CI Signal Lead Playbook
Overview of CI Signal responsibilities
CI Signal lead assumes the responsibility of the quality gate for the release. This person is responsible for:
- Continuously monitoring various e2e tests in sig-release dashboards (master-blocking, master-upgrade, x.y-blocking) throughout the release cycle
- Providing early and ongoing signals on release and test health to both Release team and various SIGs
- Ensuring that all release blocking tests provide a clear Go/No-Go signal for the release
- Flagging regressions as close to source as possible i.e., as soon as the offending code was merged
- Filing issues proactively for test failures and flakes, triaging issues to appropriate SIG/owner, following up on status and verifying fixes on newer test runs
- See also: Working with SIGs outside sig-release
- Studying patterns/history of test health from previous releases and working closely with SIGs and test owners to
- Understand and fix the test for the current release
- Understand if the test needs to be release blocking
- Work with SIG-Testing on any possible test infra improvement to help improve test pass rate
- Making recommendations to SIG-Release for promoting and demoting release blocking and merge blocking tests as per the Blocking tests Proposal
The core responsibility of the CI Signal lead is to foster a culture of continuous test integration, fail-fast and fix-fast mindset and strive for continuously passing tests that provide true positive signal to the release team. To ensure that releases go out on-time with high quality it is absolutely critical to maintain a sustained focus on test health through the entire release cycle, as opposed to accepting destabilizing test failures during active enhancement development followed by a long test stabilization phase.
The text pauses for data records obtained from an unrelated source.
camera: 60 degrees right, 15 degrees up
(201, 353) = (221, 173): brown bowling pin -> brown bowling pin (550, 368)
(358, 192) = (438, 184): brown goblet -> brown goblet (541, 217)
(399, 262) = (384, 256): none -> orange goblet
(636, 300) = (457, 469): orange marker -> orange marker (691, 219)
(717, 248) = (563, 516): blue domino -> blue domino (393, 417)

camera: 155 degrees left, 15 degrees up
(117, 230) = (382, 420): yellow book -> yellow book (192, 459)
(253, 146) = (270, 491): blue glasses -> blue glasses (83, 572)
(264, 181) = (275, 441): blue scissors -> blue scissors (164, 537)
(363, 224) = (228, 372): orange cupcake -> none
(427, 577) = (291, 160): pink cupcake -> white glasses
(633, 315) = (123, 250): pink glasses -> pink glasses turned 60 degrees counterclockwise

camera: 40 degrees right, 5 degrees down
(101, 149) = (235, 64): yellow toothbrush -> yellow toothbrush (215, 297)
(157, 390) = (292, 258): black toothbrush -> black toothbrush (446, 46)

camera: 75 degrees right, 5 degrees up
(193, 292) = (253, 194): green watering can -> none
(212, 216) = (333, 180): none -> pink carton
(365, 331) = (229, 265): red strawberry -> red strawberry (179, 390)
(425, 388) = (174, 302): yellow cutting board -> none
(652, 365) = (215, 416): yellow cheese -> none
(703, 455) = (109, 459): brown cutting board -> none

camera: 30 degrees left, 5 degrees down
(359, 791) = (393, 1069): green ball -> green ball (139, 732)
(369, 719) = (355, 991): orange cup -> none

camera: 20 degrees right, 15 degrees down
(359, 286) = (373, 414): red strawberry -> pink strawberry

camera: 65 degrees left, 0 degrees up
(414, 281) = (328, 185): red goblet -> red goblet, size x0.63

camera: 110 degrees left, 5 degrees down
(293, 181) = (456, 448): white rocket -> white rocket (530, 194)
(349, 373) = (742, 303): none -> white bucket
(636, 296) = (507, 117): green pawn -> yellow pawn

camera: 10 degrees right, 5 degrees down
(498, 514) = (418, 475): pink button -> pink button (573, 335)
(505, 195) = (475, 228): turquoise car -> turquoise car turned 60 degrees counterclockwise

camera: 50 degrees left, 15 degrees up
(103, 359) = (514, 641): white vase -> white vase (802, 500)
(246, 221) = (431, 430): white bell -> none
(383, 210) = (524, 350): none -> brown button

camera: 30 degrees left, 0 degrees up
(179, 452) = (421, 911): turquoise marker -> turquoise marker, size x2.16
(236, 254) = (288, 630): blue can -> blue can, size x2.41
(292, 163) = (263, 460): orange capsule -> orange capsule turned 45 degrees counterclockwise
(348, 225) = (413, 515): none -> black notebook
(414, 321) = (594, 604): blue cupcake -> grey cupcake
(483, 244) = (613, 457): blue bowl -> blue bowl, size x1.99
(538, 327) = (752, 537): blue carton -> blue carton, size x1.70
Explicit detail is important:
- If you're looking for answer that's not in this document, please file an issue so we can keep the document current.
- Generally CI Signal lead errs on the side of filing an issue for each test failure or flake before following up with SIGs/owners. This way we don't lose track of an issue
- If a dashboard isn't listed here, or a test isn't on one of the listed dashboards, CI Signal lead is not looking at it
CI Signal is one of the more time-intensive roles on the release team, and as such is not recommended for candidates who do not have employer support for their work on the Release Team. General time requirements for Leads and Shadows are:
- 1/2 hour to 2 hours a day, every workday, checking failing tests and following up on failing test and flake issues.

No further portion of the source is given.